Il Financial Times è un giornale da tutti ritenuto autorevole, forse il più autorevole per quanto riguarda il mondo dell’economia e della finanza. Non a caso viene citato a piene mani da tutti i concorrenti, italiani compresi.
Peccato che altrettanta attenzione non venga riservata al sito Internet del quotidiano della City, per esattezza al suo aggiornatissimo blog AlphavilleFT: facendolo, infatti, il 19 gennaio scorso si sarebbe scoperto un articolo dal titolo molto interessante: «L’esposizione di Unicredit nell’Est».

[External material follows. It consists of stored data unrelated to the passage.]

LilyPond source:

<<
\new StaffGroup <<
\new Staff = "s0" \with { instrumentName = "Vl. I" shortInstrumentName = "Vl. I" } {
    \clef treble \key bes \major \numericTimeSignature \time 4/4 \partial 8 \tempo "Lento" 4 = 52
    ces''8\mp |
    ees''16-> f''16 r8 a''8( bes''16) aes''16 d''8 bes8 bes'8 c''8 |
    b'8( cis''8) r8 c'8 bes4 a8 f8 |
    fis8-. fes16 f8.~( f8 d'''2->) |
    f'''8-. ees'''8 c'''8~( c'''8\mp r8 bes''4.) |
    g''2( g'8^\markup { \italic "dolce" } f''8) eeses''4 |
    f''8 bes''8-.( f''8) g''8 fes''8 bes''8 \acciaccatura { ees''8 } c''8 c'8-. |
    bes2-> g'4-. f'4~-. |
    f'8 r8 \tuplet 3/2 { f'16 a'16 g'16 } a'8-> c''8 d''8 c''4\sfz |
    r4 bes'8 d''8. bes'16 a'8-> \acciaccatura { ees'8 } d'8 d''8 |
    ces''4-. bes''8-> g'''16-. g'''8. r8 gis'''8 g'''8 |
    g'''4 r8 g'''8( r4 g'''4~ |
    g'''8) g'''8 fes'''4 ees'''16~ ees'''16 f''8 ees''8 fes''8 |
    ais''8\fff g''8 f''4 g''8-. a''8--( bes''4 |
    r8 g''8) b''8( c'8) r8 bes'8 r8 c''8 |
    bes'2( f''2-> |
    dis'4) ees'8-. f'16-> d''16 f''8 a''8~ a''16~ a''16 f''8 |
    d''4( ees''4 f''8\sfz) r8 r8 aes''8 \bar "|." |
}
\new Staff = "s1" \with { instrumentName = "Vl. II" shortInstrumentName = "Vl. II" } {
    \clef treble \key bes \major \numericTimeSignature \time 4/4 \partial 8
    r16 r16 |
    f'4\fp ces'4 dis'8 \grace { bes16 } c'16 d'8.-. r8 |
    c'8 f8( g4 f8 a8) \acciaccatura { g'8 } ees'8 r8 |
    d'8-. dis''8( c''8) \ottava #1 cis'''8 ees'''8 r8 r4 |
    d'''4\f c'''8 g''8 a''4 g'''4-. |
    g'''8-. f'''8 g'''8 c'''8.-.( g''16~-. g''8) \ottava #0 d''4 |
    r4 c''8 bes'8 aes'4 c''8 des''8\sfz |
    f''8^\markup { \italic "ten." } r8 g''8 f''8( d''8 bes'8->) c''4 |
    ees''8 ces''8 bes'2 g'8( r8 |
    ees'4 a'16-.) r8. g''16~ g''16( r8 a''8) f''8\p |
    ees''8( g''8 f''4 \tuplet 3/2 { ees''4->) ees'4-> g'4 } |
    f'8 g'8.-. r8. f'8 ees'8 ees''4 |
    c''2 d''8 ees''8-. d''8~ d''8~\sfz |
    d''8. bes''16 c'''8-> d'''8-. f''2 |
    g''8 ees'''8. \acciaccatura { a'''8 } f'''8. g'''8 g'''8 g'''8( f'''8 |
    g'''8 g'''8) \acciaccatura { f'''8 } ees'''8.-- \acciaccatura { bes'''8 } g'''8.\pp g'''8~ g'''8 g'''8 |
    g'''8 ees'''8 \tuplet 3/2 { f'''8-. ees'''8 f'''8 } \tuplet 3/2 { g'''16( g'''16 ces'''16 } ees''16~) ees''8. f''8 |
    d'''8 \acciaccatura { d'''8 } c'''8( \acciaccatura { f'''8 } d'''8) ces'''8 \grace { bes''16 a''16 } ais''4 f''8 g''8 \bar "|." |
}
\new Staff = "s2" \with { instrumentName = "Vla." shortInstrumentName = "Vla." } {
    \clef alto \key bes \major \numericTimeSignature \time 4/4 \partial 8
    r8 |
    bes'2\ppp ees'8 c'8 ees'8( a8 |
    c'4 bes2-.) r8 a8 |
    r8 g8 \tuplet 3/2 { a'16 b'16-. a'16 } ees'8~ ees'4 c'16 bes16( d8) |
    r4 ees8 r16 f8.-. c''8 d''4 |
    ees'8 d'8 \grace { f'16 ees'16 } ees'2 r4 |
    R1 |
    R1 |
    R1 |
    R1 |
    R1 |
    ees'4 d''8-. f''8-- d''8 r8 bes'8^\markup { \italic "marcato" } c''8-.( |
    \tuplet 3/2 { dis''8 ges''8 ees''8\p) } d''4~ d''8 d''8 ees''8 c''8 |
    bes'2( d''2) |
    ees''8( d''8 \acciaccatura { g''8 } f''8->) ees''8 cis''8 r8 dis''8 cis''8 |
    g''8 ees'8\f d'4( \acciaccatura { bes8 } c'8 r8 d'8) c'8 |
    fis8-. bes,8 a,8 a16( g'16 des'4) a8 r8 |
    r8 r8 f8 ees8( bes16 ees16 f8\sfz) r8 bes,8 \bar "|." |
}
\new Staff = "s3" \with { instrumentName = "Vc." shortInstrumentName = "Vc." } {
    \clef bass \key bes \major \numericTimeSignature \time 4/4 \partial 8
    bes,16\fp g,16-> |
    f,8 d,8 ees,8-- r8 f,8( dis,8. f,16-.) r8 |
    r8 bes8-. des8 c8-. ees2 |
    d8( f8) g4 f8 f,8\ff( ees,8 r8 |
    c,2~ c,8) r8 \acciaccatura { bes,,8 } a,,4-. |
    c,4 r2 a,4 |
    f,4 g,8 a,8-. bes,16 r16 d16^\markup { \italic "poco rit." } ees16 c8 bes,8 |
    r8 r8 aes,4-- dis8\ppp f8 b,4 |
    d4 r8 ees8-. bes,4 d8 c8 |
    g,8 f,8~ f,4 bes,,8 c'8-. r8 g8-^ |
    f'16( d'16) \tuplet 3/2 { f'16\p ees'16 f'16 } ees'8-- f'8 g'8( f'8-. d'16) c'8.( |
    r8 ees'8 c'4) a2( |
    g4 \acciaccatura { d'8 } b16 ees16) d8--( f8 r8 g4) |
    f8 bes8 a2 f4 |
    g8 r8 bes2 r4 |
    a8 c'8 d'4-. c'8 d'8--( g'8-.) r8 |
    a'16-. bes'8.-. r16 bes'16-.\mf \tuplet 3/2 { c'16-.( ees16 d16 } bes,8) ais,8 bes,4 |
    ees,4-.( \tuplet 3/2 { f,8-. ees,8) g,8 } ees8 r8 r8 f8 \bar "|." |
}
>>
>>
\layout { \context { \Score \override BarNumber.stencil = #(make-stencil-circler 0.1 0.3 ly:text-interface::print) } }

Nulla di totalmente inedito, visto che i guai dell’istituto di Alessandro Profumo sono noti così come la sua mission di banca internazionale più che banca classica. Leggendo quell’articolo, però si scopre che il Market Implied Rating (MIR) group di Moody’s, l’agenzia di rating, lancia un grido d’allarme e anche un’accusa non troppo velata alla casamadre: l’attuale rating dei credit default swaps – sorta di assicurazione sul rischio del crollo di un’entità terza, in questo caso Unicredit – dell’istituto bancario sarebbe «esageratamente ottimistico sul livello di rischio del credito della banca».
Insomma, quell’A1 – abbassato di poco dal recente Aa1 – non rispecchia il reale valore a cui vengono trattati i cds di Unicredit e quindi non rispecchia il reale rischio di crollo rispetto all’esposizione dell’istituto verso i paesi dell’Est europei, travolti dalla crisi e percorsi in alcuni casi da pesanti manifestazioni di dissenso con cortei di massa e scontri nelle piazze.
Nonostante Moody’s si sia affrettata a dire che il giudizio di MIR non rispecchia il proprio, a nessuno sfugge l’adagio che proprio per MIR inventò David Munves lo scorso anno: «Quell’unità serve a pubblicizzare i punti sui quali il mercato non è d’accordo con Moody’s».
E in questo caso si tratta del grado di esposizione creditoria di Unicredit verso i Paesi dell’Est a creare il vulnus: quelle nazioni, prima dell’esplodere della crisi, viaggiavano con tassi di crescita cinesi basati sia sui prestiti stranieri sia sull’export. Ora però la capacità di ripagare quei debiti sta diventando molto più a rischio, visto che ad esempio un paese come la Polonia – dove UniCredit ha la maggiore esposizione – vede il proprio sistema bancario sotto accusa e soprattutto i propri cds sul debito schizzati a 243 punti base venerdì scorso: insomma, il rischio paese è enorme.
Anche perché la Polonia ha basato molto il suo sviluppo-record sulle rimesse dei suoi moltissimi cittadini andati a lavorare all’estero: ora, con i tassi di disoccupazione alle stelle, quei soldi vengono meno quasi di colpo. Per MIR l’indicatore dei cds polacchi si trasforma in un rating-implied di Baa1 mentre Moody’s gli ha affibbiato un A2: totalmente discrepante. Inoltre, i prestiti di Unicredit verso Paesi del centro ed Est Europa rappresentavano il 13 per cento degli assets di Unicredit nel 2007, i quali a loro volta rappresentano il 21 per cento delle entrate dell’istituto stando ai dati del terzo trimestre.
A questo poi va aggiunto il fatto che le monete di quei paesi sono crollate di valore con la crisi e quindi i costi per assicurare queste esposizione sale: quel costo va sostenuto dalla banca o dal recettore del prestito, comunque a un prezzo molto più alto di quello previsto all’atto della sottoscrizione. Insomma, i rischi crescono anche se un default contemporaneo di Polonia e Turchia, i principali paesi esposti verso Unicredit, è quantomeno improbabile, se non tecnicamente impossibile.
Resta comunque il silenzio tombale sui timori dei mercati rispetto allo stato di salute di una delle due principali banche italiane, il tutto mentre tra Bankitalia e il ministero dell’Economia sta andando in scena un balletto poco edificante rispetto ai timori degli istituti bancari per i prospettati bond di Tremonti, al cui costo per le banche vanno poi sommate le condizioni accessorie e soprattutto l’adozione del codice etico, anticamera di dimissioni forzatamente richieste dalla politica se non dal mercato.